***** MATERIAL FOR THIS EXERCISE

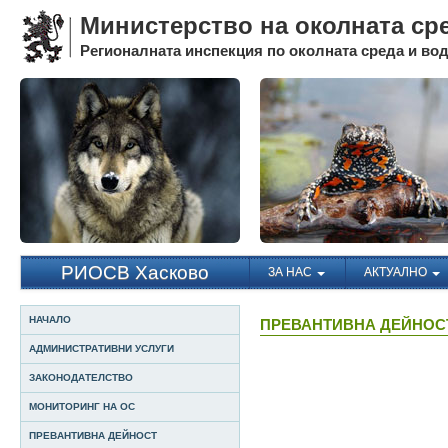
Министерство на околната ср
Регионалната инспекция по околната среда и води
РИОСВ Хасково
ЗА НАС
АКТУАЛНО
НАЧАЛО
ПРЕВАНТИВНА ДЕЙНОСТ:
АДМИНИСТРАТИВНИ УСЛУГИ
ЗАКОНОДАТЕЛСТВО
МОНИТОРИНГ НА ОС
ПРЕВАНТИВНА ДЕЙНОСТ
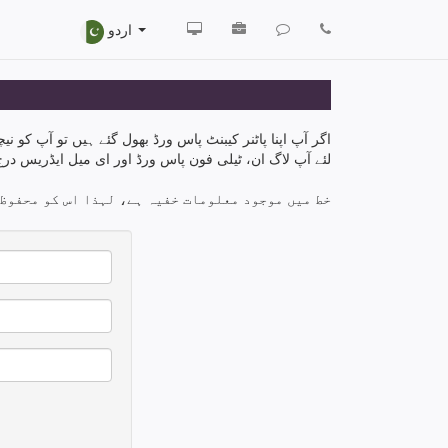
اردو
اگر آپ اپنا پاٹنر کیبنٹ پاس ورڈ بھول گئے ہیں تو آپ کو 
لئے آپ لاگ ان، ٹیلی فون پاس ورڈ اور ای میل ایڈریس درج ک
خط میں موجود معلومات خفیہ ہے، لہذا اس کو محفوظ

**********

- [ACTIVITY]: From the entries, copy every line in which the word "ПРЕВАНТИВНА" occurs.

- [RESULT OF THIS EXERCISE]:
ПРЕВАНТИВНА ДЕЙНОСТ:
ПРЕВАНТИВНА ДЕЙНОСТ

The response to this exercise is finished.